Although Brenda Holloway made her bones while recording for Motown’s Tamla imprint, she wasn’t a Detroiter like so many of the labels other artists. Holloway was born in Atascadero, CA in 1946 and grew up in Watts. She started out singing in church, and was part of a group that went on to become the Whispers. Holloway’s first recording found her backing her younger sister Patrice on a locally released single. At the time Holloway was 14 years-old, and Patrice just 12.
Before long both Holloway sisters were working as session vocalists, and Brenda recorded for several LA labels. In 1964 she got a gig singing at a DJ convention in LA. Holloway chose to sing a cover version of the Mary Wells’ Motown hit “My Guy.” As chance would have it, one Berry Gordy, Jr. was in the audience that day. He liked what he heard, and since Holloway was easy on the eyes as well as the ears, he liked what he saw as well. Holloway became Gordy’s first west coast signing and she was placed on the Tamla subsidiary.
Lightning struck immediately with Holloway’s debut single for the label. In addition to being an R&B smash, “Every Little Bit Hurts” found big-time crossover success, reaching #12 on the pop chart. The song was covered by British soul aficionados the Spencer Davis Group, and the Small Faces. Somewhere along the line it came to the attention of the Beatles, who gave Holloway an opening slot on their 1965 tour of the US. The future seemed bright indeed for Holloway.
There were more hits in the ’60s, albeit smaller ones, with songs like “I’ll Always Love You,” “When I’m Gone,” and “Operator,” the latter two penned by Smokey Robinson. Holloway was still living in LA, and although she came to Detroit to record, she began to feel that the songs she was being given to record were merely leftover tracks from Mary Wells, and that not being in Detroit full-time was causing her to be overlooked.
Holloway tried to fix the problem by starting to write her own songs, often in partnership with her sister Patrice.

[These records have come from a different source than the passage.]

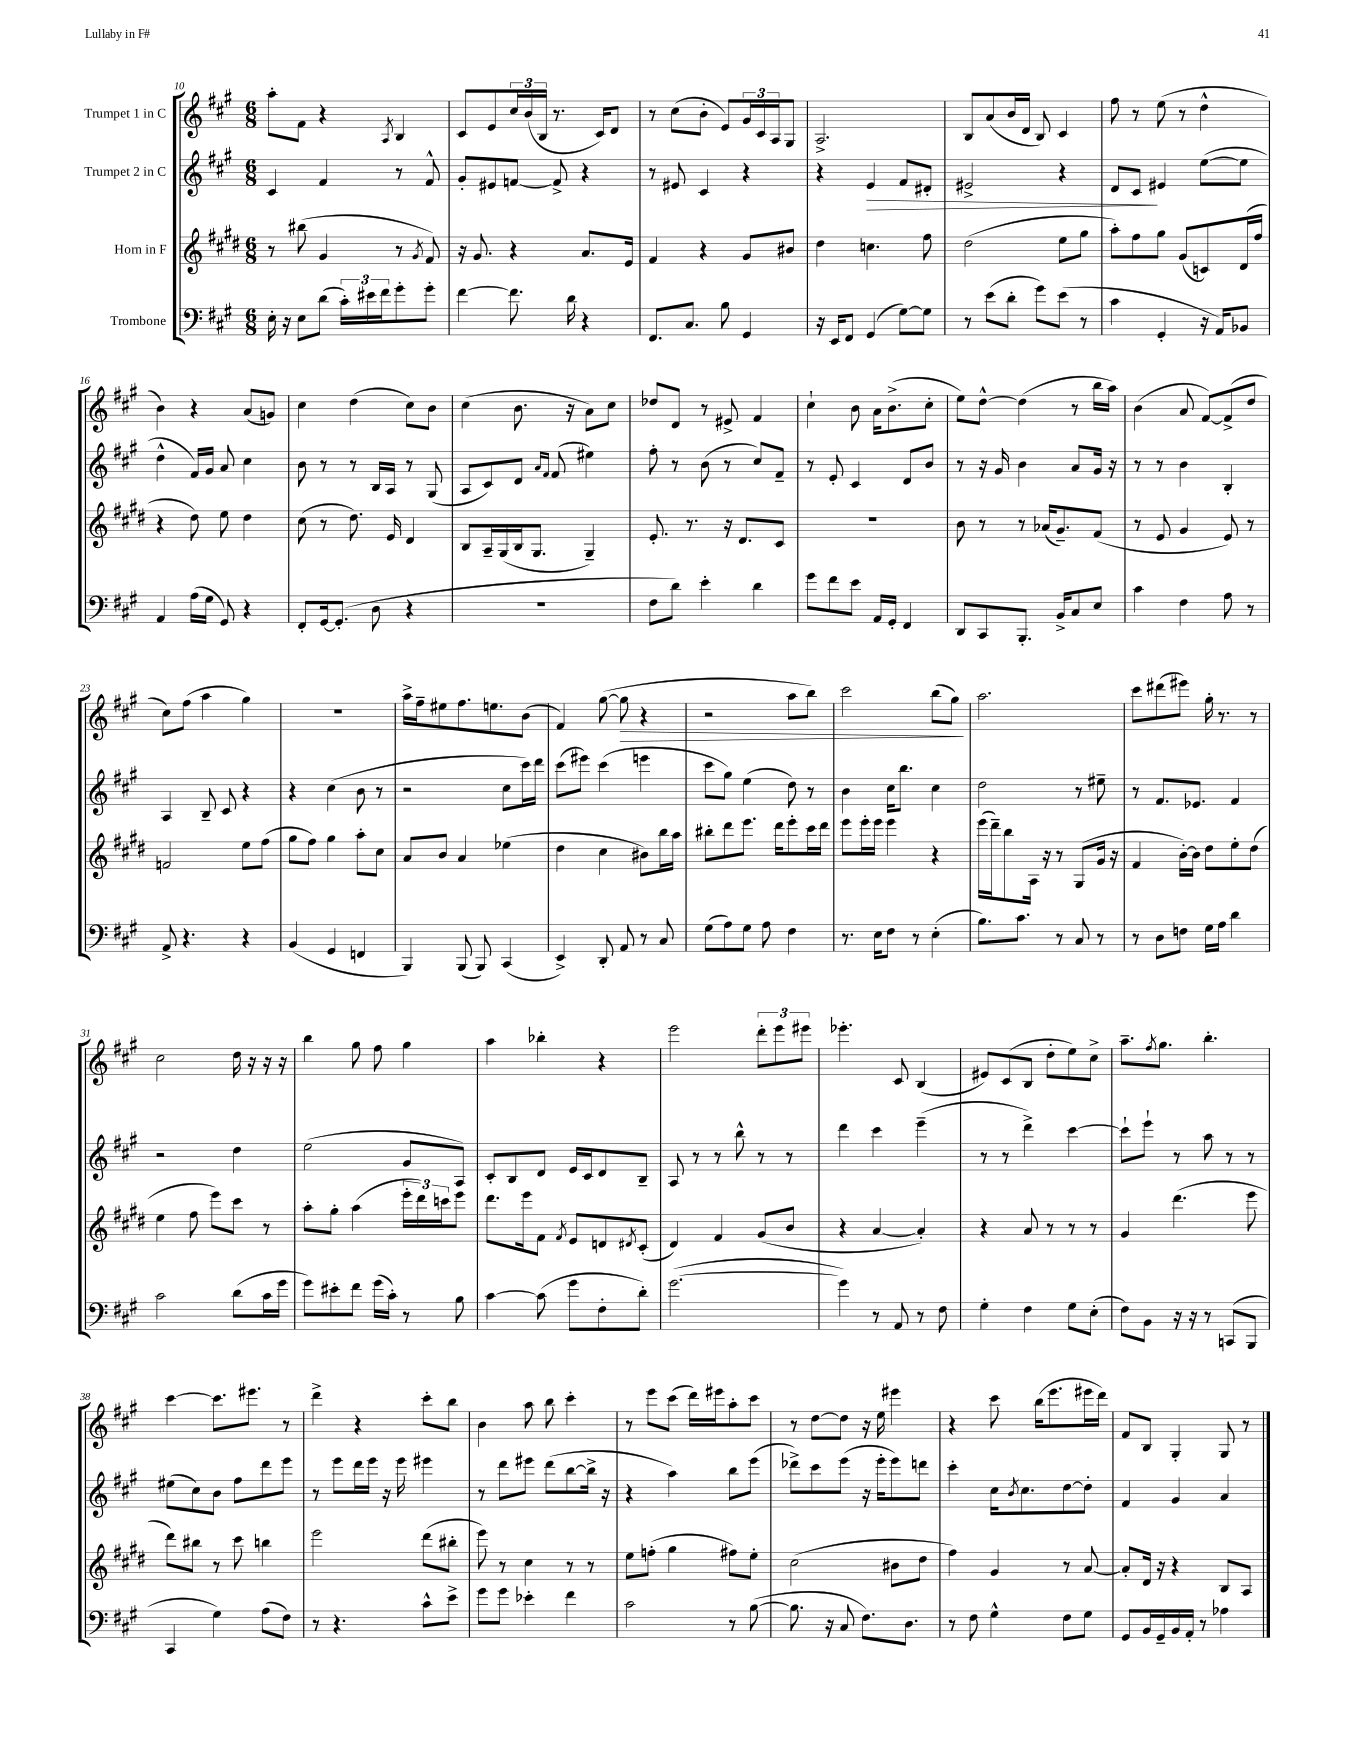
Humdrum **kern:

**kern	**kern	**kern	**kern
*staff4	*staff3	*staff2	*staff1
*clefF4	*clefG2	*clefG2	*clefG2
*k[f#c#g#]	*k[f#c#g#d#]	*k[f#c#g#]	*k[f#c#g#]
*M6/8	*M6/8	*M6/8	*M6/8
16E'\	8r	4c#/	8aa'\L
16r	.	.	.
8E\L	(8bb#\	.	8f#\J
(8d\J	4g#/	4f#/	4r
24c#'\LL)	.	.	.
24e#\	.	.	.
24f#\J	.	.	.
.	.	.	8qA/
8g#'\	8r	8r	4B/
.	8qg#/	.	.
8g#'\J	8f#/)	8f#^^/	.
=	=	=	=
[4f#\	16r	8g#'/L	8c#/L
.	8.g#/	.	.
.	.	8e#/	8e/
8.f#\]	4r	[8f/J	24cc#/L
.	.	.	(24b/
.	.	.	24B/JJ
.	.	8f^/]	8.r
16d\	.	.	.
4r	8.a/L	4r	.
.	.	.	16c#/LK)
.	.	.	8d/J
.	16e/Jk	.	.
=	=	=	=
8.FF#/L	4f#/	8r	8r
.	.	8e#/	(8cc#\L
8.C#/J	.	.	.
.	4r	4c#/	8b'\J
8B\	.	.	8e/L)
4GG#/	8g#/L	4r	24g#/L
.	.	.	24c#/
.	.	.	24A/J
.	8b#/J	.	8G#/J
=	=	=	=
16r	4dd#\	4r	2.A^/
16EE/LK	.	.	.
8FF#/J	.	.	.
(4GG#/	4.cc\	4e/	.
[8G#\L)	.	8f#/L	.
8G#\]J	8ff#\	8d#'/J	.
=	=	=	=
8r	(2dd#\	2e#^/	8B/L
(8e\L	.	.	(8a/
8d'\J	.	.	16b/L
.	.	.	16d/JJ
8g#\L)	.	.	8B/)
(8e\J	8ee\L	4r	4c#/
8r	8gg#\J	.	.
=	=	=	=
4c#\	8aa'\L)	8d/L	8ff#\
.	8ff#\	8c#/J	8r
4GG#'/	8gg#\J	4e#/	(8ee\
.	(8g#/L	.	8r
16r	8c/)	([8ee\L	4dd^^\
16AA/LK)	.	.	.
8BB-/J	(16d#/L	8ee\]J	.
.	16ff#/JJ	.	.
=	=	=	=
4AA/	4r	4dd^^\	4b\)
(16A\LL	8dd#\)	16f#/LL)	4r
16G#\JJ	.	16g#/JJ	.
8GG#/)	8ee\	8a/	.
4r	4dd#\	4cc#\	(8a/L
.	.	.	8g/J)
=	=	=	=
8FF#'/L	(8cc#\	8b\	4cc#\
[16GG#/k	8r	8r	.
(8.GG#'/]J	.	.	.
.	8.dd#\)	8r	(4dd\
8D\	.	16B/LL	.
.	16e/	16A/JJ	.
4r	4d#/	8r	8cc#\L)
.	.	(8G#/	8b\J
=	=	=	=
2.r	8B/L	8A/L	(4cc#\
.	16A~/L	8c#/)	.
.	(16G#/	.	.
.	16B/J	8d/J	8.b\
.	8.G#/J	.	.
.	.	16qqa/LL	.
.	.	16qqf#/JJ	.
.	.	(8f#/	.
.	.	.	16r
.	4G#~/)	4ee#\)	8a\L)
.	.	.	8cc#\J
=	=	=	=
8F#\L	8.e'/	8ff#'\	8dd-/L
8d\J)	.	8r	8d/J
.	8.r	.	.
4e'\	.	(8b\	8r
.	16r	8r	8e#^/
.	8.d#/L	.	.
4d\	.	8cc#/L)	4f#/
.	8c#/J	8f#~/J	.
=	=	=	=
8g#\L	2.r	8r	4cc#`\
8f#\	.	8e'/	.
8e\J	.	4c#/	8b\
16AA/LL	.	.	16a\LK
16GG#'/JJ	.	.	(8.b^\
4FF#/	.	8d/L	.
.	.	8b/J	8cc#'\J
=	=	=	=
8DD/L	8b\	8r	8ee\L)
8CC#/	8r	16r	[8dd^^\J
.	.	16g#/	.
8.BBB'/J	8r	4b\	(4dd\]
.	(16a-/LK	.	.
16BB^/LK	8.g#~/)	.	.
8C#/	.	8a/L	8r
8E/J	(8f#/J	16g#/Jk	16bb\LL
.	.	16r	16aa\JJ)
=	=	=	=
4c#\	8r	8r	(4b\
.	8e/	8r	.
4F#\	4g#/	4b\	8a/
.	.	.	[8f#/L)
8A\	8e/)	4B'/	(8f#^/]
8r	8r	.	8dd/J
=	=	=	=
8AA^/	2f/	4A/	8cc#\L)
4.r	.	.	(8ff#\J
.	.	8B~/	4aa\
.	.	8c#/	.
4r	8ee\L	4r	4gg#\)
.	(8ff#\J	.	.
=	=	=	=
(4BB/	8gg#\L	4r	2.r
.	8ff#\J)	.	.
4GG#/	4gg#\	(4cc#\	.
4FF/	8aa'\L	8b\	.
.	8cc#\J	8r	.
=	=	=	=
4BBB/)	8a/L	2r	16aa^\LL
.	.	.	16ff#~\J
.	8b/J	.	8ee#\
(8BBB/	4a/	.	8.ff#\
8BBB/)	.	.	.
.	.	.	8.ee\
(4CC#/	(4ee-\	8cc#\L	.
.	.	16ccc#\L)	(8b\J
.	.	16ddd\JJ	.
=	=	=	=
4EE^/)	4dd#\	(8ccc#\L	4f#/)
.	.	8eee#\J)	.
8DD'/	4cc#\	(4ccc#\	([8gg#\
8AA/	.	.	8gg#\]
8r	8b#\L)	4eee\	4r
8C#/	16bb\L	.	.
.	16aa\JJ	.	.
=	=	=	=
(8G#\L	8bb#'\L	8ccc#\L	2r
8A\)	8ddd#\	8gg#\J)	.
8G#\J	8.eee\J	(4ee\	.
8A\	.	.	.
.	16ddd#\LK	.	.
4F#\	8eee'\	8dd\)	8aa\L
.	16ccc#\L	8r	8bb\J)
.	16ddd#\JJ	.	.
=	=	=	=
8.r	8eee\L	4b\	2ccc#\
.	16eee'\L	.	.
16E\LK	16eee\JJ	.	.
8F#\J	4eee\	16cc#\LK	.
.	.	8.bb\J	.
8r	.	.	.
(4E'\	4r	4cc#\	(8bb\L
.	.	.	8gg#\J)
=	=	=	=
8.B\L)	(16eee\LL	2dd\	2.aa\
.	16ddd#~\J)	.	.
.	8bb\	.	.
8.c#\J	.	.	.
.	16A\Jk	.	.
.	16r	.	.
8r	8r	.	.
8C#/	(8G#/L	8r	.
8r	16g#/Jk	8ee#~\	.
.	16r	.	.
=	=	=	=
8r	4f#/	8r	8ccc#\L
8D\L	.	8.f#/L	(8ddd#\
8F\J	[16b'\LL)	.	8eee#\J)
.	16b\]JJ	8.e-/J	.
16G#\LL	8dd#\L	.	16gg#'\
16A\JJ	.	.	8.r
4d\	8ee'\	4f#/	.
.	(8dd#\J	.	8r
=	=	=	=
2c#\	4ee\	2r	2cc#\
.	8ff#\	.	.
.	8eee\L)	.	.
(8d\L	8ccc#\J	4dd\	16dd\
.	.	.	16r
16c#\L	8r	.	16r
16g#\JJ	.	.	16r
=	=	=	=
8g#\L)	8aa'\L	(2ee\	4bb\
8e#'\	8gg#'\J	.	.
8f#\J	(4aa\	.	8gg#\
(16g#\LL	.	.	8ff#\
16c#'\JJ)	.	.	.
8r	24eee'\LL	8g#/L	4gg#\
.	24ddd#\)	.	.
.	24ccc\J	.	.
8B\	8eee\J	8A/J)	.
=	=	=	=
[4c#\	8.ddd#\L	8c#'/L	4aa\
.	.	8B/	.
.	16eee\k	.	.
(8c#\]	8f#\J	8d/J	4bb-'\
.	8qf#/	.	.
8g#\L	8e/L	16e/LL	.
.	.	16c#/J	.
8F#'\	8d/	8d/	4r
.	8qd#/	.	.
8d'\J)	(8c#'/J	8B~/J	.
=	=	=	=
([2.g#\	4d#/)	8A/	2eee\
.	.	8r	.
.	4f#/	8r	.
.	.	8bb^^\	.
.	(8g#/L	8r	12ddd'\L
.	.	.	12eee\
.	8b/J	8r	.
.	.	.	12eee#\J
=	=	=	=
4g#\])	4r	4ddd\	4.eee-'\
8r	[4a/	4ccc#\	.
8AA/	.	.	8c#/
8r	4a'/])	(4eee~\	(4B/
8F#\	.	.	.
=	=	=	=
4G#'\	4r	8r	8e#/L)
.	.	8r	(8c#/
4F#\	8a/	4ddd^\)	8B/J
.	8r	.	8dd'\L
8G#\L	8r	[4ccc#\	8ee\)
(8E'\J	8r	.	8cc#^\J
=	=	=	=
8F#\L)	4g#/	8ccc#`\]L	8.aa~\L
8BB\J	.	8eee`\J	.
.	.	.	8qff#/
.	.	.	8.gg#\J
16r	(4.ddd#\	8r	.
16r	.	.	.
8r	.	8aa\	4.bb'\
(8CC/L	.	8r	.
8BBB/J	8eee\	8r	.
=	=	=	=
4CC#/	8ddd#\L)	(8ee#\L	[4ccc#\
.	8bb#\J	8cc#\)	.
4G#\)	8r	8b\J	8.ccc#\]L
.	8ccc#\	8ff#\L	.
.	.	.	8.eee#\J
(8A\L	4bb\	8ddd\	.
8F#\J)	.	8eee\J	8r
=	=	=	=
8r	2eee\	8r	4ddd^\
4.r	.	8eee\L	.
.	.	16ddd\L	4r
.	.	16eee\JJ	.
.	.	16r	.
.	.	16eee\	.
8c#^^\L	(8ddd#\L	4eee#\	8ccc#'\L
8e^\J	8bb#'\J	.	8bb\J
=	=	=	=
8g#\L	8eee\)	8r	4b\
8g#\J	8r	8ddd\L	.
4e-'\	4cc#\	8eee#\J	8aa\
.	.	(8ddd\L	8bb\
4f#\	8r	[8bb\	4ccc#'\
.	8r	16bb^\]Jk	.
.	.	16r	.
=	=	=	=
2c#\	8ee\L	4r	8r
.	(8ff'\J	.	8eee\L
.	4gg#\	4aa\)	(8ccc#\J
.	.	.	16ddd\LL)
.	.	.	16eee#\J
8r	8ff#\L)	8bb\L	8aa'\
([8B\	8ee'\J	(8eee\J	8ccc#\J
=	=	=	=
8.B\]	(2cc#\	8ddd-^\L)	8r
.	.	8ccc#\	[8dd\L
16r	.	.	.
8C#/	.	(8eee\J	8dd\]J
8.F#\L)	.	16r	16r
.	.	16eee'\LK	16ee\
.	8b#\L	8eee\)	4eee#\
8.D\J	.	.	.
.	8dd#\J	8ddd\J	.
=	=	=	=
8r	4ff#\)	4ccc#'\	4r
8F#\	.	.	.
4G#^^\	4g#/	16cc#\LK	8ccc#\
.	.	8qb/	.
.	.	8.cc#\	.
.	.	.	(16bb\LK
.	.	.	8.eee\
8F#\L	8r	[8dd\	.
8G#\J	[8a/	8dd'\]J	16eee#\L
.	.	.	16ddd\JJ)
=	=	=	=
8GG#/L	8a'/]L	4f#/	8f#/L
16BB/L	16d#/Jk	.	8B/J
16GG#~/	16r	.	.
16BB/	4r	4g#/	4G#'/
16AA'/JJ	.	.	.
8r	.	.	.
4A-\	8B/L	4a/	8G#/
.	8A/J	.	8r
==	==	==	==
*-	*-	*-	*-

One of the songs they wrote, with help from Gordy, and Frank Wilson, was “You’ve Made Me So Very Happy”. Holloway recorded the song in LA and it was released by Tamla on August 17, 1967. It was a sizable hit for Holloway, making both the pop and R&B Top 40. A year later the song was a mammoth #2 hit for Blood, Sweat & Tears.
By 1968 Holloway had had enough. She decided to retired from the music business, a decision hastened by her squabbles with Motown, and also by her fear of being drawn into a lifestyle that was not in keeping with her strong religious convictions. When Blood, Sweat & Tears had a hit with her song she decided to sue Gordy for monetary damages, and she won the suit.
Holloway did come back however. In the late ’60s and early ’70s she recorded for Invictus and Music Merchant, labels owned by Holland, Dozier, and Holland, who had their own well-documented problems with Gordy. In 1969 she married a preacher by the name of Albert Davis and the couple had four children.
Holloway released a gospel album in 1980, but the years out of the spotlight had caused her to be forgotten by the public. A few years later she divorced Davis and returned to secular music. Holloway recorded for the UK label Motorcity, which was known for recording former Motown artists. There was a duet single with Jimmy Ruffin, another Motown refugee, called “On the Rebound” in 1989, and an album called All It Takes that was released in 1991.
It wasn’t until her friend Mary Wells died in 1992 that Holloway began to perform again. She did shows around LA, and in the UK, where the Northern Soul movement had made an icon out of her. The album It’s A Woman’s World was released by Volt Records in 1992. Holloway continues to perform to this day. Her most recent album, My Love Is Your Love, was released in 2003.